• [TEKSTFRAGMENT]
Volgens de leden van de VVD-fractie kunnen op geïmporteerde zaden of planten resten van werkzame stoffen voorkomen, die niet zijn toegestaan in Nederland. Is dit strafbaar of is dit toegestaan als het waarschijnlijk is dat behandeling met deze stoffen buiten Nederland heeft plaatsgevonden?
Kan de regering de leden van de VVD-fractie aangeven op welke wijze dit wetsvoorstel stimuleert dat de gewasbeschermingsmiddelenindustrie blijft investeren in toelatingsaanvragen voor de Nederlandse land- en tuinbouw?
Hoe verhoudt dit wetsvoorstel zich tot het innovatiebeleid van deze regering, in het kader waarvan zowel Food and Flowers als de chemie als sleutelgebieden worden gezien? Hoe verhoudt het wetsvoorstel zich tot de stimulering van life sciences door het Ministerie van Economische Zaken, zo vragen de leden van de VVD-fractie.
De leden van de VVD-fractie vragen de regering tenslotte een inschatting te geven van de kosten voor het bedrijfsleven om te kunnen voldoen aan het bewijs van vakbekwaamheid.
De leden van de SGP-fractie vragen opheldering over artikel 1, lid 2. Hierin staat dat onder «gebruiken» mede verstaan kan worden de aanwezigheid van een werkzame stof. Deze leden wijzen erop dat op grote schaal zaaizaad en plantmateriaal wordt geïmporteerd. Hierop kunnen resten van middelen aanwezig zijn die in het land van herkomst zijn toegelaten, maar in Nederland niet. Het gevolg van deze bepaling is dan dat handelaren of wederverkopers met hun geïmporteerde producten strafbaar zijn. Het middel Ridomil is bijvoorbeeld toegestaan in België, maar niet in Nederland. Is een Nederlandse handelaar met geïmporteerde sla uit België strafbaar als de sla resten van Ridomil bevat? De leden van de SGP-fractie vragen of de regering met hen van mening is dat handelaren niet strafbaar zijn, wanneer aannemelijk kan worden gemaakt dat de aanwezigheid van de werkzame stof het gevolg is van de behandeling met gewasbeschermingsmiddelen of biociden buiten Nederland.

• [VRAGEN]
(1) Beantwoord de volgende vragen over de tekst over het wetsvoorstel.
(a) Welke twee sleutelgebieden van het innovatiebeleid van de regering worden genoemd?
(b) Over welk artikel en welk lid vraagt de SGP-fractie opheldering?
(c) Welk middel is volgens de tekst toegestaan in België, maar niet in Nederland?
(2) Neem de regels van de rijen letterlijk over, vanaf het begin van de rijen tot en met de regel waarin "Show all 97 options" staat.
De tekst en de rijen hebben niets met elkaar te maken.

• [BRONGEGEVENS]

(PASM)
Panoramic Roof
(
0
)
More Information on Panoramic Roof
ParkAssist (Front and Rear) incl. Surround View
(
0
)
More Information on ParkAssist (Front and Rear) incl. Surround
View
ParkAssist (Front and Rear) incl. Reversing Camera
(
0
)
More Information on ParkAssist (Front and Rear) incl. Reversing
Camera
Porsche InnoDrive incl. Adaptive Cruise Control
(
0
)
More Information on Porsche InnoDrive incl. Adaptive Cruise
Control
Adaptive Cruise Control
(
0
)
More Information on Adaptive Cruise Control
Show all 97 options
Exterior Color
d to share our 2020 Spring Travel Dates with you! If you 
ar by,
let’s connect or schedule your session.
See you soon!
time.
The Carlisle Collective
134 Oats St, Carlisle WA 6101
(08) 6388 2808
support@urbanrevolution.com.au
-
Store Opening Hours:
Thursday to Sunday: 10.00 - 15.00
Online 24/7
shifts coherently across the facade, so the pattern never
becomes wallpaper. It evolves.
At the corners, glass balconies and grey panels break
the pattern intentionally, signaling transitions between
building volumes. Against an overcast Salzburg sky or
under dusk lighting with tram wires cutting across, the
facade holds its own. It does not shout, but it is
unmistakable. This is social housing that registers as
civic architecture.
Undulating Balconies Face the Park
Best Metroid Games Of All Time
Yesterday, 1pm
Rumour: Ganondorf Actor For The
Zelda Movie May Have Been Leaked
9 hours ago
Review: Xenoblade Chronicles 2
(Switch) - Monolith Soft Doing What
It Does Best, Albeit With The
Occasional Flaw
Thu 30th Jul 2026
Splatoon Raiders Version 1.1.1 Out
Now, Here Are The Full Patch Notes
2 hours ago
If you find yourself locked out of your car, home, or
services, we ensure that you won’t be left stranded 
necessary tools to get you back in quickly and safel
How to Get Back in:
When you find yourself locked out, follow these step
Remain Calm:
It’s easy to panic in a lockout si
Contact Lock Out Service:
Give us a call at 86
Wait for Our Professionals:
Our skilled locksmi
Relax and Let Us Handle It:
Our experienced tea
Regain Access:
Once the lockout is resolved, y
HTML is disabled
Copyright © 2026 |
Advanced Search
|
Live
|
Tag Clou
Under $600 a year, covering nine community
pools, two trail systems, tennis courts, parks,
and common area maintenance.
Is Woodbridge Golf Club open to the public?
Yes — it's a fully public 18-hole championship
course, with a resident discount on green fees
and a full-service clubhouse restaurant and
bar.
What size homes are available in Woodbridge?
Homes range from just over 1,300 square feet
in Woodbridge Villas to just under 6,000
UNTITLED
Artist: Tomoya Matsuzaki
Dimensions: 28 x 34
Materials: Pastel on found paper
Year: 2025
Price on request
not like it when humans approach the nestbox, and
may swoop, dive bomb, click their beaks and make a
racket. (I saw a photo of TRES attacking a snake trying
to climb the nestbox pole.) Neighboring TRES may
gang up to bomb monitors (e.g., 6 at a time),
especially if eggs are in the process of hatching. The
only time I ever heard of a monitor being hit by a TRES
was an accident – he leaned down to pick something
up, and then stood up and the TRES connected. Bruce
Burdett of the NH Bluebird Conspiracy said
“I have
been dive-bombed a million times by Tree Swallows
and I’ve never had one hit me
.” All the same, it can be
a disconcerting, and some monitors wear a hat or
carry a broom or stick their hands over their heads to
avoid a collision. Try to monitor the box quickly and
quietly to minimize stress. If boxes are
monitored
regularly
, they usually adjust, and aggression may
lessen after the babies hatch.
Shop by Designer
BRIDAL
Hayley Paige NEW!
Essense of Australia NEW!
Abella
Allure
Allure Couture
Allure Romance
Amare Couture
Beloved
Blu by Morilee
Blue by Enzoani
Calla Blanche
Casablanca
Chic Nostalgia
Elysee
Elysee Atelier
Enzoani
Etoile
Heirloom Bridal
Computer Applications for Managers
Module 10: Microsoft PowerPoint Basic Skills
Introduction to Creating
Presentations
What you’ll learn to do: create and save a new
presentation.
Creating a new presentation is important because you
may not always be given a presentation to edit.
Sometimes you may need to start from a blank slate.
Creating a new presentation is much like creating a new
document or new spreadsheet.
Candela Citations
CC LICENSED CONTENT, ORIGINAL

• [ANTWOORDEN PER OPDRACHT]
(1)
(a) Food and Flowers en de chemie.
(b) Artikel 1, lid 2.
(c) Ridomil.

(2)
(PASM)
Panoramic Roof
(
0
)
More Information on Panoramic Roof
ParkAssist (Front and Rear) incl. Surround View
(
0
)
More Information on ParkAssist (Front and Rear) incl. Surround
View
ParkAssist (Front and Rear) incl. Reversing Camera
(
0
)
More Information on ParkAssist (Front and Rear) incl. Reversing
Camera
Porsche InnoDrive incl. Adaptive Cruise Control
(
0
)
More Information on Porsche InnoDrive incl. Adaptive Cruise
Control
Adaptive Cruise Control
(
0
)
More Information on Adaptive Cruise Control
Show all 97 options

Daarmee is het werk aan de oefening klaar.